WHITE PAPER
11/2015
IoT Analytics: Using Big Data to Architect IoT Solutions
By Srinath Perera
Vice President - Research
A typical IoT system would comprise the architecture depicted in Figure 1; sensors would
collect data and transfer them to a gateway, which in turn would send them to a processing
system (analytics cloud). The gateway can choose either to or not summarize or preprocess
the data. The connection between sensors and gateway would be via Radio Frequency (e.g.
Zigbee), BLE, Wifi, or even wired connections. Often, the gateway is a mobile phone.
Figure 01
The connection from the gateway to the analytic servers would be via the Internet, LAN, or
WiFi connection, and it will use a higher level protocol, such as MQTT or CoAp1
. Given that
the focus of this paper is on IoT analytics, we won’t be delving too much into devices and
connectivity. Assuming that part is done, how hard is it to figure out IoT analytics? Is it just
a matter of offloading the data into one of the IoT analytics platforms or are there hidden
surprises?
This white paper aims to explain the challenges and discuss how big data analytics is used
to architect IoT solutions. ‘Big data’ efforts have solved many IoT analytics challenges,
particularly system challenges related to large-scale data management, learning, and data
visualizations. Data for ‘big data,’ however, came mostly from computer-based systems (e.g.
transaction logs, system logs, social networks, and mobile phones). IoT data, in contrast,
will come from the natural world, would be more detailed, fuzzy, and large. The nature of
that data, assumptions, and use cases differ between old big data and new IoT data. IoT
analytics designers can build on top of big data, yet the work would be far from being
done. Let’s analyze a few key requirements that you would need to think about first.
How fast do you need results?
This would generally depend on how fast you need results from the data gathered and your
design changes and would vary according to each use case. You would need to consider
if the value of your insights (i.e. results) would degrade over time and how fast this would
happen, e.g. if you’re going to improve the design of a product using data, then you could
wait days or even weeks. On the other hand, if you’re dealing with stock markets and other
similar use cases where winner takes all, the milliseconds are a big deal.
Speed comes in several levels
- A few hours – send your data into a data lake and use a MapReduce technology, such
as Hadoop or Spark for processing - A few seconds – send data into a stream processing system (e.g. Apache Storm or
Apache Samza), an in-memory computing system (e.g. VoltDB, Sap Hana), or an
interactive query system (e.g. Apache Drill) for processing - A few milliseconds – send data to a system like complex event processing where
records are processed one by one and produce very fast outputs.
──────────────────────────────
STUDY QUESTIONS —
1 – In the IoT analytics white paper, what device often serves as the gateway?
2 – Summarize the IoT analytics white paper in three sentences.
──────────────────────────────
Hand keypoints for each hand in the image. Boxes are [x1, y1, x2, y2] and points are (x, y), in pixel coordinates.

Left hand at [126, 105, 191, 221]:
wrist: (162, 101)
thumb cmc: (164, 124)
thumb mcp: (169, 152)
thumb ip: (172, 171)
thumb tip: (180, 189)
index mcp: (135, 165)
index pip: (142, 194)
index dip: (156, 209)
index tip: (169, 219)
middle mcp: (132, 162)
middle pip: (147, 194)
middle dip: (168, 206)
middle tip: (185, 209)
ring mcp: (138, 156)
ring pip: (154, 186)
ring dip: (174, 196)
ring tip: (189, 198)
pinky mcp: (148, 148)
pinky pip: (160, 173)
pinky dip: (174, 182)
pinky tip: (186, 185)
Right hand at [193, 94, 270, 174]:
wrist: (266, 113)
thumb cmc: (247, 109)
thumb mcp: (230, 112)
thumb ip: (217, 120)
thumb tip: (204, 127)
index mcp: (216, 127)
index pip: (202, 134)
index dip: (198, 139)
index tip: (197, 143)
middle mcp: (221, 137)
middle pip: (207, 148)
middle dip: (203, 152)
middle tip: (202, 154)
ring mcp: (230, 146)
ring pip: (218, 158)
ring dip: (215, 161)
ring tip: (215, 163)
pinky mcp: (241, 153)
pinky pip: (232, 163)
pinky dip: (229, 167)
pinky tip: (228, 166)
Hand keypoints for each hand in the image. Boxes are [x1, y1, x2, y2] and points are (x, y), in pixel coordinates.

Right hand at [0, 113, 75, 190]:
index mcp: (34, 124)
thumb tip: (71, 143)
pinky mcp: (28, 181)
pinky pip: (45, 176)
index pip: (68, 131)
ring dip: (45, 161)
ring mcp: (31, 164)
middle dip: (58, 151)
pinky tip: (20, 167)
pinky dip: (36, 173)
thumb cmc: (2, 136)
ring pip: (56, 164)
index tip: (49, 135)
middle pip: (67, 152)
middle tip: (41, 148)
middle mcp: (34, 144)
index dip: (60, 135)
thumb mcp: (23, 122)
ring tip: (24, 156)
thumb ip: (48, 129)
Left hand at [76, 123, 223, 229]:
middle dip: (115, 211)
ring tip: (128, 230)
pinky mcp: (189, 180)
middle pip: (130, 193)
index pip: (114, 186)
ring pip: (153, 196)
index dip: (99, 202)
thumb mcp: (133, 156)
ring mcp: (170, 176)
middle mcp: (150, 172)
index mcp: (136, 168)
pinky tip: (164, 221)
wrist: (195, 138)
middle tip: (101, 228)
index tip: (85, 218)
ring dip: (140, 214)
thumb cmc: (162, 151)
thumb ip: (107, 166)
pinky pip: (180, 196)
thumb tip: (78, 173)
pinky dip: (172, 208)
──────────────────────────────
ANSWERS GIVEN —
1 – A mobile phone.

2 – In a typical IoT system, sensors send data to a gateway, often a mobile phone, which passes it over the Internet, LAN, or WiFi to an analytics cloud using a protocol such as MQTT or CoAP. Big data efforts have solved many IoT analytics challenges, but IoT data comes from the natural world and is more detailed, fuzzy, and large, so the work is far from done. How fast results are needed shapes the design: hours suit a data lake with Hadoop or Spark, seconds suit stream processing, in-memory, or interactive query systems, and milliseconds call for complex event processing.